This Hasn’t Happened to Gold since 2016June 26, 2018
The last time this happened, gold sank from $1,306 to a low of about $1,125.
Nowadays, at the same price of $1,306, it’s happening yet again, and analysts are fearful it could pinpoint to further downside for the meal. If you look closely at this chart, you’ll see what happened when the 50-day moving average crossed below the 200-day moving average in November 2016. Nowadays, it’s happening again with a slight crossover today.
In short, we’re seeing what technician refer to as a death cross, where the short-term trend crosses below the long-term moving average. Analysts believe that when this happens a long-term bullish trend starts morphing into a downtrend.
Many analyst also attribute the recent decline in gold prices to a strengthening dollar, as the Federal Reserve continues its push to raise interest rates, which is bullish for the dollar. But what’s puzzling is that gold’s decline comes amid heavy pressure in popular indices.
Sometimes, the crossover may lead to a temporary decline, as we saw in early 2012. Other times as we saw with a death cross in early 2013 it can be downright bad. In fact, when the death showed its face in in 2013, gold sank from $1,700 to $1,050.

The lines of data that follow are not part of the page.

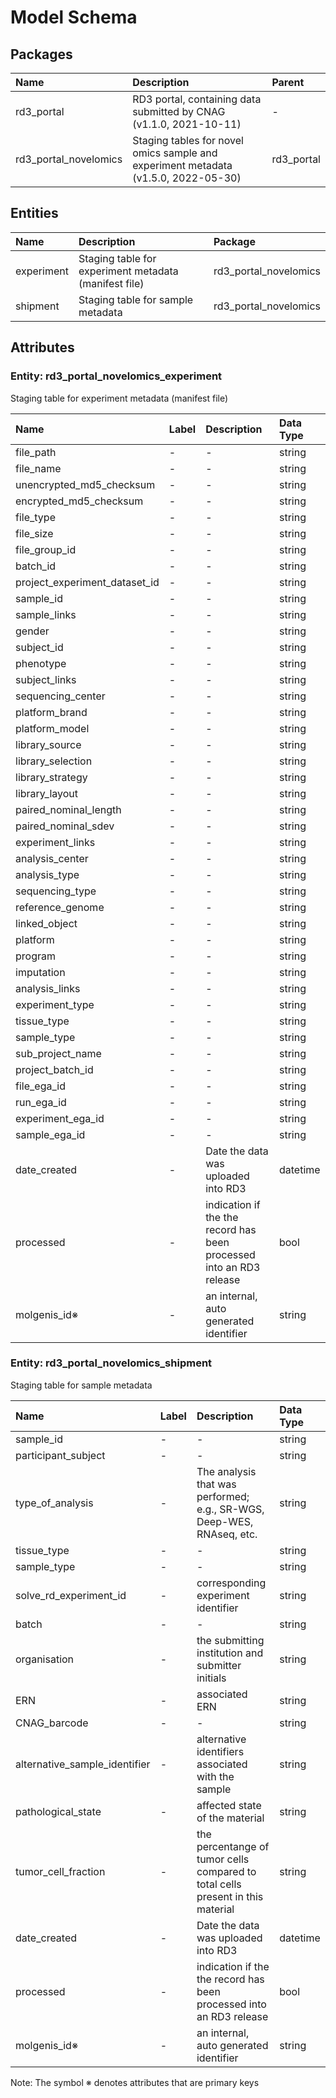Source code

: # Model Schema

## Packages

| Name | Description | Parent |
|:---- |:-----------|:------|
| rd3_portal | RD3 portal, containing data submitted by CNAG (v1.1.0, 2021-10-11) | - |
| rd3_portal_novelomics | Staging tables for novel omics sample and experiment metadata (v1.5.0, 2022-05-30) | rd3_portal |

## Entities

| Name | Description | Package |
|:---- |:-----------|:-------|
| experiment | Staging table for experiment metadata (manifest file) | rd3_portal_novelomics |
| shipment | Staging table for sample metadata | rd3_portal_novelomics |

## Attributes

### Entity: rd3_portal_novelomics_experiment

Staging table for experiment metadata (manifest file)

| Name | Label | Description | Data Type |
|:---- |:-----|:-----------|:---------|
| file_path | - | - | string |
| file_name | - | - | string |
| unencrypted_md5_checksum | - | - | string |
| encrypted_md5_checksum | - | - | string |
| file_type | - | - | string |
| file_size | - | - | string |
| file_group_id | - | - | string |
| batch_id | - | - | string |
| project_experiment_dataset_id | - | - | string |
| sample_id | - | - | string |
| sample_links | - | - | string |
| gender | - | - | string |
| subject_id | - | - | string |
| phenotype | - | - | string |
| subject_links | - | - | string |
| sequencing_center | - | - | string |
| platform_brand | - | - | string |
| platform_model | - | - | string |
| library_source | - | - | string |
| library_selection | - | - | string |
| library_strategy | - | - | string |
| library_layout | - | - | string |
| paired_nominal_length | - | - | string |
| paired_nominal_sdev | - | - | string |
| experiment_links | - | - | string |
| analysis_center | - | - | string |
| analysis_type | - | - | string |
| sequencing_type | - | - | string |
| reference_genome | - | - | string |
| linked_object | - | - | string |
| platform | - | - | string |
| program | - | - | string |
| imputation | - | - | string |
| analysis_links | - | - | string |
| experiment_type | - | - | string |
| tissue_type | - | - | string |
| sample_type | - | - | string |
| sub_project_name | - | - | string |
| project_batch_id | - | - | string |
| file_ega_id | - | - | string |
| run_ega_id | - | - | string |
| experiment_ega_id | - | - | string |
| sample_ega_id | - | - | string |
| date_created | - | Date the data was uploaded into RD3 | datetime |
| processed | - | indication if the the record has been processed into an RD3 release | bool |
| molgenis_id&#8251; | - | an internal, auto generated identifier | string |

### Entity: rd3_portal_novelomics_shipment

Staging table for sample metadata

| Name | Label | Description | Data Type |
|:---- |:-----|:-----------|:---------|
| sample_id | - | - | string |
| participant_subject | - | - | string |
| type_of_analysis | - | The analysis that was performed; e.g., SR-WGS, Deep-WES, RNAseq, etc. | string |
| tissue_type | - | - | string |
| sample_type | - | - | string |
| solve_rd_experiment_id | - | corresponding experiment identifier | string |
| batch | - | - | string |
| organisation | - | the submitting institution and submitter initials | string |
| ERN | - | associated ERN | string |
| CNAG_barcode | - | - | string |
| alternative_sample_identifier | - | alternative identifiers associated with the sample | string |
| pathological_state | - | affected state of the material | string |
| tumor_cell_fraction | - | the percentange of tumor cells compared to total cells present in this material | string |
| date_created | - | Date the data was uploaded into RD3 | datetime |
| processed | - | indication if the the record has been processed into an RD3 release | bool |
| molgenis_id&#8251; | - | an internal, auto generated identifier | string |

Note: The symbol &#8251; denotes attributes that are primary keys

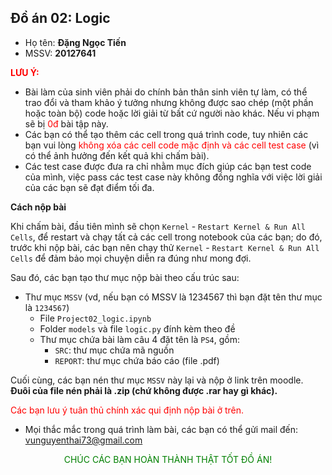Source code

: ## Đồ án 02: Logic

- Họ tên: **Đặng Ngọc Tiến**
- MSSV: **20127641**

<font color='red'>**LƯU Ý:**</font>

- Bài làm của sinh viên phải do chính bản thân sinh viên tự làm, có thể trao đổi và tham khảo ý tưởng nhưng không được sao chép (một phần hoặc toàn bộ) code hoặc lời giải từ bất cứ người nào khác. Nếu vi phạm sẽ bị <font color='red'>0đ</font> bài tập này.
- Các bạn có thể tạo thêm các cell trong quá trình code, tuy nhiên các bạn vui lòng <font color='red'>không xóa các cell code mặc định và các cell test case</font> (vì có thể ảnh hưởng đến kết quả khi chấm bài).
- Các test case được đưa ra chỉ nhằm mục đích giúp các bạn test code của mình, việc pass các test case này không đồng nghĩa với việc lời giải của các bạn sẽ đạt điểm tối đa.

**Cách nộp bài**

Khi chấm bài, đầu tiên mình sẽ chọn `Kernel` - `Restart Kernel & Run All Cells`, để restart và chạy tất cả các cell trong notebook của các bạn; do đó, trước khi nộp bài, các bạn nên chạy thử `Kernel` - `Restart Kernel & Run All Cells` để đảm bảo mọi chuyện diễn ra đúng như mong đợi.

Sau đó, các bạn tạo thư mục nộp bài theo cấu trúc sau:

- Thư mục `MSSV` (vd, nếu bạn có MSSV là 1234567 thì bạn đặt tên thư mục là `1234567`)
  - File `Project02_logic.ipynb`
  - Folder `models` và file `logic.py` đính kèm theo đề
  - Thư mục chứa bài làm câu 4 đặt tên là `PS4`, gồm:
    - `SRC`: thư mục chứa mã nguồn
    - `REPORT`: thư mục chứa báo cáo (file .pdf)

Cuối cùng, các bạn nén thư mục `MSSV` này lại và nộp ở link trên moodle. **Đuôi của file nén phải là .zip (chứ không được .rar hay gì khác).**

<font color=red>Các bạn lưu ý tuân thủ chính xác qui định nộp bài ở trên.</font>

- Mọi thắc mắc trong quá trình làm bài, các bạn có thể gửi mail đến: vunguyenthai73@gmail.com

<center><font color='green'>CHÚC CÁC BẠN HOÀN THÀNH THẬT TỐT ĐỒ ÁN!</font></center>
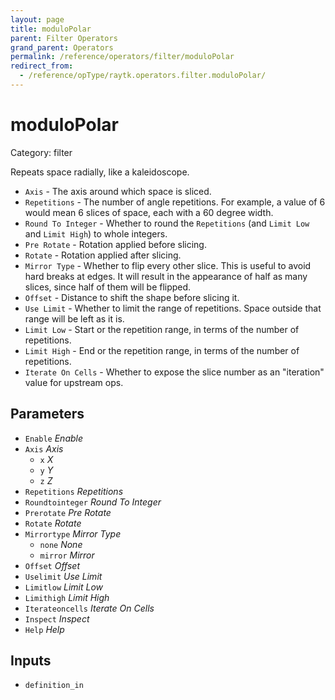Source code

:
 ```yaml
---
layout: page
title: moduloPolar
parent: Filter Operators
grand_parent: Operators
permalink: /reference/operators/filter/moduloPolar
redirect_from:
  - /reference/opType/raytk.operators.filter.moduloPolar/
---
```


# moduloPolar

Category: filter



Repeats space radially, like a kaleidoscope.

* `Axis` - The axis around which space is sliced.
* `Repetitions` - The number of angle repetitions. For example, a value of 6 would mean 6 slices of space, each with a 60 degree width.
* `Round To Integer` - Whether to round the `Repetitions` (and `Limit Low` and `Limit High`) to whole integers.
* `Pre Rotate` - Rotation applied before slicing.
* `Rotate` - Rotation applied after slicing.
* `Mirror Type` - Whether to flip every other slice. This is useful to avoid hard breaks at edges. It will result in the appearance of half as many slices, since half of them will be flipped.
* `Offset` - Distance to shift the shape before slicing it.
* `Use Limit` - Whether to limit the range of repetitions. Space outside that range will be left as it is.
* `Limit Low` - Start or the repetition range, in terms of the number of repetitions.
* `Limit High` - End or the repetition range, in terms of the number of repetitions.
* `Iterate On Cells` - Whether to expose the slice number as an "iteration" value for upstream ops.

## Parameters

* `Enable` *Enable*
* `Axis` *Axis*
  * `x` *X*
  * `y` *Y*
  * `z` *Z*
* `Repetitions` *Repetitions*
* `Roundtointeger` *Round To Integer*
* `Prerotate` *Pre Rotate*
* `Rotate` *Rotate*
* `Mirrortype` *Mirror Type*
  * `none` *None*
  * `mirror` *Mirror*
* `Offset` *Offset*
* `Uselimit` *Use Limit*
* `Limitlow` *Limit Low*
* `Limithigh` *Limit High*
* `Iterateoncells` *Iterate On Cells*
* `Inspect` *Inspect*
* `Help` *Help*

## Inputs

* `definition_in`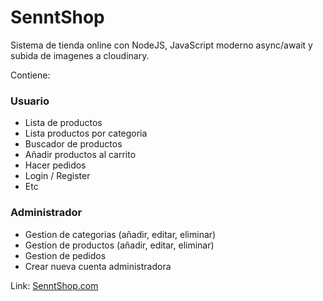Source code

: # SenntShop
Sistema de tienda online con NodeJS, JavaScript moderno async/await y subida de imagenes a cloudinary.

Contiene: 
### Usuario
* Lista de productos
* Lista productos por categoria
* Buscador de productos
* Añadir productos al carrito
* Hacer pedidos
* Login / Register
* Etc
### Administrador
* Gestion de categorias (añadir, editar, eliminar)
* Gestion de productos (añadir, editar, eliminar)
* Gestion de pedidos
* Crear nueva cuenta administradora

Link: [SenntShop.com](https://senntshop.up.railway.app)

It’s something to be well aware of.
Then of course, we have the golden cross, which is the opposite of the death cross. In this scenario, the short-term moving average (50-day) crosses above the long-term moving average (200-day). We can see that when the 50-day moved above the 200-day moving average, gold picked up momentum from $1,250 to $1,360 in 2016.
Again, these crossovers are something to keep an eye on.